Dans l’une des ses premières œuvres, Pierre Corneille (1606-1684) s’affranchit des comédies conventionnelles et des pièces dites pastorales, en orchestrant un chassé-croisé amoureux hardi pour l’époque, entre cinq jeunes libertins de la bonne société, qui préfigure les intrigues de Marivaux. La pièce rend compte d’une révolution sociétale : les jeunes  filles ont, pour la première fois, le droit de sortir seules de chez elles, sans adulte pour les accompagner. Bonjour les dégâts! Dans la scène d’ouverture, on s’étonne du ton mutin d’Angélique et Phylis, à propos de leurs flirts. Hormis les alexandrins, on croirait entendre des collégiennes actuelles parler des garçons. Malgré d’incessants renversements et la complexité de l’action, cela avance vite (pour alléger le rythme, la metteuse en scène a supprimé les rôles des serviteurs).  Alidor aime Angélique et réciproquement mais, liberté chérie! répugne au mariage et rompt avec elle pour la « donner » à son ami Cléandre. Entre temps, la jeune fille, de dépit, s’est promise à Doraste, le frère de son amie Phylis. Alidor parvient à séduire de nouveau Angélique et imagine un stratagème pour la faire enlever par Cléandre à la faveur de la nuit. Mais il enlève par erreur Phylis. Quand Angélique découvre la trahison d’Alidor, elle décide d’entrer au couvent. Phylis, elle, qui se disait volage, à l’instar d’Alidor, épousera Cléandre à la suite de ce rapt.
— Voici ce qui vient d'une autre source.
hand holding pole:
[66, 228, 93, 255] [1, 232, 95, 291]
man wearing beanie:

Lili Kendaka situe l’action dans un dedans-dehors, un rien romantique, dans une sorte de no man’s land en lisière de forêt. Comme si la Nature avait eu raison des somptueuses bâtisses, des toiles d’araignée pendent dans les coins sombres de ces ruines. Des meubles hétéroclites gisent, épars, au sol et serviront d’éléments de jeu pour localiser les scènes (certaines chez Phylis ou sa voisine Angélique, d’autres sur la Place royale, aujourd’hui Place des Vosges). Subsiste de la splendeur passée, un escalier monumental qui s’élance vers nulle part. Dans cet entre-deux s’ébattent et s’affrontent nos jeunes gens aux amours versatiles. Alidor, le bien nommé «amoureux extravagant» mène la danse, et les destinées de chacun sont suspendues à ses tergiversations incessantes. Atermoiements qui annoncent le fameux « choix cornélien », ici entre amour ou liberté. Sujet futile, peut-être mais très sérieux quand on a seize ou dix-huit ans. Fin tragique pour Angélique qui se retire du monde. Les deux jeunes filles ne sont plus les gamines insouciantes du premier acte. La violence des garçons qui disposent d’elles comme d’objets, de tromperies en rapt (et viol? l’auteur laisse planer le doute), a eu raison de leurs rêveries amoureuses.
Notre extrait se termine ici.